Excerpted data Block Start

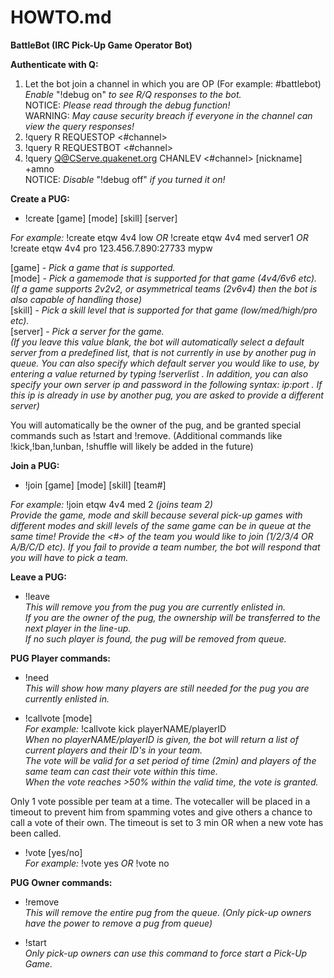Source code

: # HOWTO.md
<b>BattleBot (IRC Pick-Up Game Operator Bot)</b>

<b>Authenticate with Q:</b>  
1. Let the bot join a channel in which you are OP (For example: #battlebot)  
<i>Enable </i>"!debug on"<i> to see R/Q responses to the bot.</i>  
NOTICE: <i>Please read through the debug function!</i>  
WARNING: <i>May cause security breach if everyone in the channel can view the query responses!</i>  
2. !query R REQUESTOP <#channel>  
3. !query R REQUESTBOT <#channel>  
4. !query Q@CServe.quakenet.org CHANLEV <#channel> [nickname] +amno  
NOTICE: <i>Disable </i>"!debug off"<i> if you turned it on!</i>  
   
   
<b>Create a PUG:</b>  
- !create [game] [mode] [skill] [server]

<i>For example:</i> !create etqw 4v4 low <i>OR</i> !create etqw 4v4 med server1 <i>OR</i> !create etqw 4v4 pro 123.456.7.890:27733 mypw

[game] - <i>Pick a game that is supported.</i>  
[mode] - <i>Pick a gamemode that is supported for that game (4v4/6v6 etc).</i>  
<i>(If a game supports 2v2v2, or asymmetrical teams (2v6v4) then the bot is also capable of handling those)</i>  
[skill] - <i>Pick a skill level that is supported for that game (low/med/high/pro etc).</i>  
[server] - <i>Pick a server for the game.</i>   
<i>(If you leave this value blank, the bot will automatically select a default server from a predefined list, that is not currently in use by another pug in queue. You can also specify which default server you would like to use, by entering a value returned by typing !serverlist . In addition, you can also specify your own server ip and password in the following syntax: ip:port . If this ip is already in use by another pug, you are asked to provide a different server)</i>    
  
You will automatically be the owner of the pug, and be granted special commands such as !start and !remove. (Additional commands like !kick,!ban,!unban, !shuffle will likely be added in the future)  
    
    
<b>Join a PUG:</b>  
- !join [game] [mode] [skill] [team#]

<i>For example:</i> !join etqw 4v4 med 2 <i>(joins team 2)</i>   
<i>Provide the game, mode and skill because several pick-up games with different modes and skill levels of the same game can be in queue at the same time! Provide the <#> of the team you would like to join (1/2/3/4 OR A/B/C/D etc). If you fail to provide a team number, the bot will respond that you will have to pick a team.</i>  
  
    
<b>Leave a PUG:</b>  
- !leave  
<i>This will remove you from the pug you are currently enlisted in.   
If you are the owner of the pug, the ownership will be transferred to the next player in the line-up.   
If no such player is found, the pug will be removed from queue.</i>  
  
<b>PUG Player commands:</b>  
- !need  
<i>This will show how many players are still needed for the pug you are currently enlisted in.</i>  
  
- !callvote [mode]  
<i>For example:</i> !callvote kick playerNAME/playerID  
<i>When no playerNAME/playerID is given, the bot will return a list of current players and their ID's in your team.  
The vote will be valid for a set period of time (2min) and players of the same team can cast their vote within this time.  
When the vote reaches >50% within the valid time, the vote is granted.</i>  
 
Only 1 vote possible per team at a time. The votecaller will be placed in a timeout to prevent him from spamming votes and give others a chance to call a vote of their own. The timeout is set to 3 min OR when a new vote has been called.
  
- !vote [yes/no]  
<i>For example:</i> !vote yes <i>OR</i> !vote no  
  
  
<b>PUG Owner commands:</b>  
- !remove   
<i>This will remove the entire pug from the queue. (Only pick-up owners have the power to remove a pug from queue)</i>  
  
- !start  
<i>Only pick-up owners can use this command to force start a Pick-Up Game.</i>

Excerpted data Block End

Which lines above run from the one containing "<b>Authenticate with Q:</b>" to the one containing "[server] - <i>Pick"? Give them again exactly, both ends included.

<b>Authenticate with Q:</b>  
1. Let the bot join a channel in which you are OP (For example: #battlebot)  
<i>Enable </i>"!debug on"<i> to see R/Q responses to the bot.</i>  
NOTICE: <i>Please read through the debug function!</i>  
WARNING: <i>May cause security breach if everyone in the channel can view the query responses!</i>  
2. !query R REQUESTOP <#channel>  
3. !query R REQUESTBOT <#channel>  
4. !query Q@CServe.quakenet.org CHANLEV <#channel> [nickname] +amno  
NOTICE: <i>Disable </i>"!debug off"<i> if you turned it on!</i>  
   
   
<b>Create a PUG:</b>  
- !create [game] [mode] [skill] [server]

<i>For example:</i> !create etqw 4v4 low <i>OR</i> !create etqw 4v4 med server1 <i>OR</i> !create etqw 4v4 pro 123.456.7.890:27733 mypw

[game] - <i>Pick a game that is supported.</i>  
[mode] - <i>Pick a gamemode that is supported for that game (4v4/6v6 etc).</i>  
<i>(If a game supports 2v2v2, or asymmetrical teams (2v6v4) then the bot is also capable of handling those)</i>  
[skill] - <i>Pick a skill level that is supported for that game (low/med/high/pro etc).</i>  
[server] - <i>Pick a server for the game.</i>   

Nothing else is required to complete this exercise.